The concertos are rather intriguing. For example, the martial rhythms of the opening of the first one, in C Major, are enhanced by a lone kettledrum, whereupon the ensuing Allegro seems a nice gloss on a Scots tune, here done up in a highly contrapuntal style, but then the oboes, trumpet, and timpani give it a semblance of power. The third movement is a strophic lament, not out of place in a Handel aria, while the finale is lively and joyous, with rushing figures and a galant undertone in the flourishes of the oboes and trumpet. The same vibe permeates the second concerto, also in C Major. The opening Sostenuto is a veritable call to arms with powerful oboe and string imitations, punctuated by the trumpet and timpani. Not surprising, the next movement seems like a call to charge the enemy, with its insistent theme that is repeated sequentially throughout. One might be forgiven if there is a touch of the “Hallelujah” chorus in the main motive. After another plaintive aria, the finale is a regal march, here couched as a proud minuet. Of the third concerto, again in C Major, the real standout movement is the second, which is a rather complex fugue, worthy again of Handel. Of course, this vies with the finale, which is a very military style march, replete with the powerful brass and a solo kettledrum opening. The first D-Major Concerto opens with the call to charge, something that Handel used to great effect in his Dettingen Te Deum, and even the following fugue and lyrical aria cannot overrule effect. The final concerto, likewise in D, is the longest of the bunch. Here the second Allegro stands out for its brief and scattered flourishes, which then return at the end. Barely 20 seconds long, it is an effective diversion.

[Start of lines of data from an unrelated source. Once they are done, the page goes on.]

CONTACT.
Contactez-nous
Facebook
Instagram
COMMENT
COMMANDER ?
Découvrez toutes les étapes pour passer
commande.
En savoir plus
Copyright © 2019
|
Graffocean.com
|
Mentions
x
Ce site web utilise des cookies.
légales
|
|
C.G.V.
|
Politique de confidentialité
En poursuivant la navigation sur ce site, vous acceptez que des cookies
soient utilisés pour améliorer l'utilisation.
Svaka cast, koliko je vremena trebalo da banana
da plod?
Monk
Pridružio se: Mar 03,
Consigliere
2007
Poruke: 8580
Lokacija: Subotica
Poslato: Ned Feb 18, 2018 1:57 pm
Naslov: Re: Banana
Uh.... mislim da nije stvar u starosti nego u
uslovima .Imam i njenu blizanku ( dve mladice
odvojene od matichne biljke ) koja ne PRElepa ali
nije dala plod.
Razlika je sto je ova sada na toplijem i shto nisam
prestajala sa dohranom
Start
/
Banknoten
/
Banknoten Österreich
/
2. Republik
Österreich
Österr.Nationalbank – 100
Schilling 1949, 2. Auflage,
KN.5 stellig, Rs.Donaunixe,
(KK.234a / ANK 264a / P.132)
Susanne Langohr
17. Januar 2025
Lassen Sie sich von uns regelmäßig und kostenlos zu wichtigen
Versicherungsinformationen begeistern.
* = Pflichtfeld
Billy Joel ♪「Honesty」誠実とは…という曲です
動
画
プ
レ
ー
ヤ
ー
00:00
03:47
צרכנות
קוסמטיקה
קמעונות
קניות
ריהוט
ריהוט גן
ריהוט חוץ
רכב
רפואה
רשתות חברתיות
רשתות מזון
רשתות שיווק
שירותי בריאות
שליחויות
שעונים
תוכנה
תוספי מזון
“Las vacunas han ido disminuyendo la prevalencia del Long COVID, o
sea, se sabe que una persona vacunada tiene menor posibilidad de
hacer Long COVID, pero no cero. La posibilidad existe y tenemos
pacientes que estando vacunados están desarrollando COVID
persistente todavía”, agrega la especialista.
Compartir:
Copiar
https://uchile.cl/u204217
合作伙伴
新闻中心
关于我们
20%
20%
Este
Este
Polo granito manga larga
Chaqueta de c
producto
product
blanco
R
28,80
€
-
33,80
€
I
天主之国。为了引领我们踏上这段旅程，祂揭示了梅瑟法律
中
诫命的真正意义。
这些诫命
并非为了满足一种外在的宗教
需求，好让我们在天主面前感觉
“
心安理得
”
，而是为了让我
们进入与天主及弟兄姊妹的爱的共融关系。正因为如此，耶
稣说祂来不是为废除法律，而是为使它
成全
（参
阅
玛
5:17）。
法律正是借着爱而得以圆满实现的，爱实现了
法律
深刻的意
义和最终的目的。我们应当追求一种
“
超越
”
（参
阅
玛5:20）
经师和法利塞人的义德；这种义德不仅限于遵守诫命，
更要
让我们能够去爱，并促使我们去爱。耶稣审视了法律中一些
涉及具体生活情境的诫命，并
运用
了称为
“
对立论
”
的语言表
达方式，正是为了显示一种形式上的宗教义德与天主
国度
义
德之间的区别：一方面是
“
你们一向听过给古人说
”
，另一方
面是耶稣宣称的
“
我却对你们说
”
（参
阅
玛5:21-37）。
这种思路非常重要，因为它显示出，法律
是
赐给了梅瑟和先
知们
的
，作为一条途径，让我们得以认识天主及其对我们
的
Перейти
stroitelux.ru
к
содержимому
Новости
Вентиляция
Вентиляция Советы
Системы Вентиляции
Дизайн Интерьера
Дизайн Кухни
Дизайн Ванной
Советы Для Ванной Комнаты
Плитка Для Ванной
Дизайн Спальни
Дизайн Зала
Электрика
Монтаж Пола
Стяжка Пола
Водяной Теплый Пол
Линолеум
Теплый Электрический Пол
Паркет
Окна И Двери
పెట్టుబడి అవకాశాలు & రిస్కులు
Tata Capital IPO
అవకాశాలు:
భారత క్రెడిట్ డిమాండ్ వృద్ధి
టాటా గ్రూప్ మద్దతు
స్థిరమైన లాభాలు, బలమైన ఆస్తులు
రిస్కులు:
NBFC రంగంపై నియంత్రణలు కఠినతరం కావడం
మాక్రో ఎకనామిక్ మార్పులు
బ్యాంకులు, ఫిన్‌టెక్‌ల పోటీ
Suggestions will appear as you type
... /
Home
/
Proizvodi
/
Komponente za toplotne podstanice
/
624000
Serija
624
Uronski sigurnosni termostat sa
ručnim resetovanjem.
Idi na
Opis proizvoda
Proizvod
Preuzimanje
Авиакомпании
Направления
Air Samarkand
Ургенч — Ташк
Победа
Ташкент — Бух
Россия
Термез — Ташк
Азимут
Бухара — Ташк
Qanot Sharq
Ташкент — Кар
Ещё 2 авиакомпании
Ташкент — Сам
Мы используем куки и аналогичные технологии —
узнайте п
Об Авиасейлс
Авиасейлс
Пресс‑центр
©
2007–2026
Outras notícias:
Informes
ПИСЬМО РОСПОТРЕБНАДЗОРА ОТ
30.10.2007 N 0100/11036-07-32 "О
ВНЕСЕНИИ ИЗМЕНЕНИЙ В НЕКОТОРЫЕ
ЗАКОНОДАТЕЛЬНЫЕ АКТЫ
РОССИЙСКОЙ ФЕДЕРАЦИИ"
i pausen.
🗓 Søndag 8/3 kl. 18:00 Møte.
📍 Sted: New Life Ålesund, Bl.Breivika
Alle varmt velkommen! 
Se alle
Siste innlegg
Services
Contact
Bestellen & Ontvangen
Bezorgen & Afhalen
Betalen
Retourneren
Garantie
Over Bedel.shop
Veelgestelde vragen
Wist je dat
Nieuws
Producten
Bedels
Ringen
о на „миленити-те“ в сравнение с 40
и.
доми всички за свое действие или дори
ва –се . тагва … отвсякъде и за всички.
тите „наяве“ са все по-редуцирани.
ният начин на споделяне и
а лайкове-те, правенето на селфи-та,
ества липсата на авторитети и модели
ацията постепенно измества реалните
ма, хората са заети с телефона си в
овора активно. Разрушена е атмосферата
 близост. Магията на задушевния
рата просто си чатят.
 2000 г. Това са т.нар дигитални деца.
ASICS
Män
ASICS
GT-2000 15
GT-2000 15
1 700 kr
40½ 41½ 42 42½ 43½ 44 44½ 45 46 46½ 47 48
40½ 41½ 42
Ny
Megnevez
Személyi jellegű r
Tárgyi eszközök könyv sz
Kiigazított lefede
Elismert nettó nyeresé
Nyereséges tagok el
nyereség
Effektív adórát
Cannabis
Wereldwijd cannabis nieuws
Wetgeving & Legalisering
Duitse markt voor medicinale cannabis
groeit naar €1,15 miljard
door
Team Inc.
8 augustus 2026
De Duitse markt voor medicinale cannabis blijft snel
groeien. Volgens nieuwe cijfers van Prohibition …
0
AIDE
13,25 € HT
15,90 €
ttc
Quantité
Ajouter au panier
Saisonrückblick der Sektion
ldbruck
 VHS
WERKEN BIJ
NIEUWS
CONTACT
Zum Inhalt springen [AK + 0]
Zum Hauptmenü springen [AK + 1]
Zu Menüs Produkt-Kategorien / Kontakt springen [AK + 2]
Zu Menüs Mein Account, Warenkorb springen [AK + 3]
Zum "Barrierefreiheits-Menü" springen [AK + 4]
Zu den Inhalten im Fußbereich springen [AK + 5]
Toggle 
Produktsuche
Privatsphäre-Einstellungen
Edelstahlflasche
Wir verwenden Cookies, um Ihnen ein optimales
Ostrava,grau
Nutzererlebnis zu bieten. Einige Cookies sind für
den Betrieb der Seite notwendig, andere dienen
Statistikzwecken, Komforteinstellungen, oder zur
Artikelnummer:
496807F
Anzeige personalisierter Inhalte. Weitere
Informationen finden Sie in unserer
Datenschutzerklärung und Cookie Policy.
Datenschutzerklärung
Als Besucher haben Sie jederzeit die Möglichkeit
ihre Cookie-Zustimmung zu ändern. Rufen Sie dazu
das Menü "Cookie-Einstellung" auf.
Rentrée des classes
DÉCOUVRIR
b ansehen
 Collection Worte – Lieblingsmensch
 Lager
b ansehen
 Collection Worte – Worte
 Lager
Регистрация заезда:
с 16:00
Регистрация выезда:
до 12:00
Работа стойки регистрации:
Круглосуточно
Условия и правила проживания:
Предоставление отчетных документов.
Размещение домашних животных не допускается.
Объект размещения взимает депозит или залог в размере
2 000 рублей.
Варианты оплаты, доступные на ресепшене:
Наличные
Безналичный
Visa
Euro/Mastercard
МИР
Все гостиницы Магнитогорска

Of course, some of the most interesting portions are the Scottish songs. “Dumbarton’s Drums” are quite plaintive in a very Highland way, while “The Cornriggs are bonnie” almost requires a kilt and sporran as it gets faster and faster. Barsanti has captured the essence of the Scottish song with all of its harmonic peculiarities. The performance by the Ensemble Marsyas is very well done. The sound seems a bit on the softer side at times, but the nuances that outline this sort of music are clear. The ensemble has good tempos, led by Peter Whelan, and the music is phrased nicely. Barsanti was not just pandering to Scottish tastes in the “provinces,” as the English might refer to anything north of London, but he shows a real affinity for capturing the musical mood of the time. Handel could not have done it better.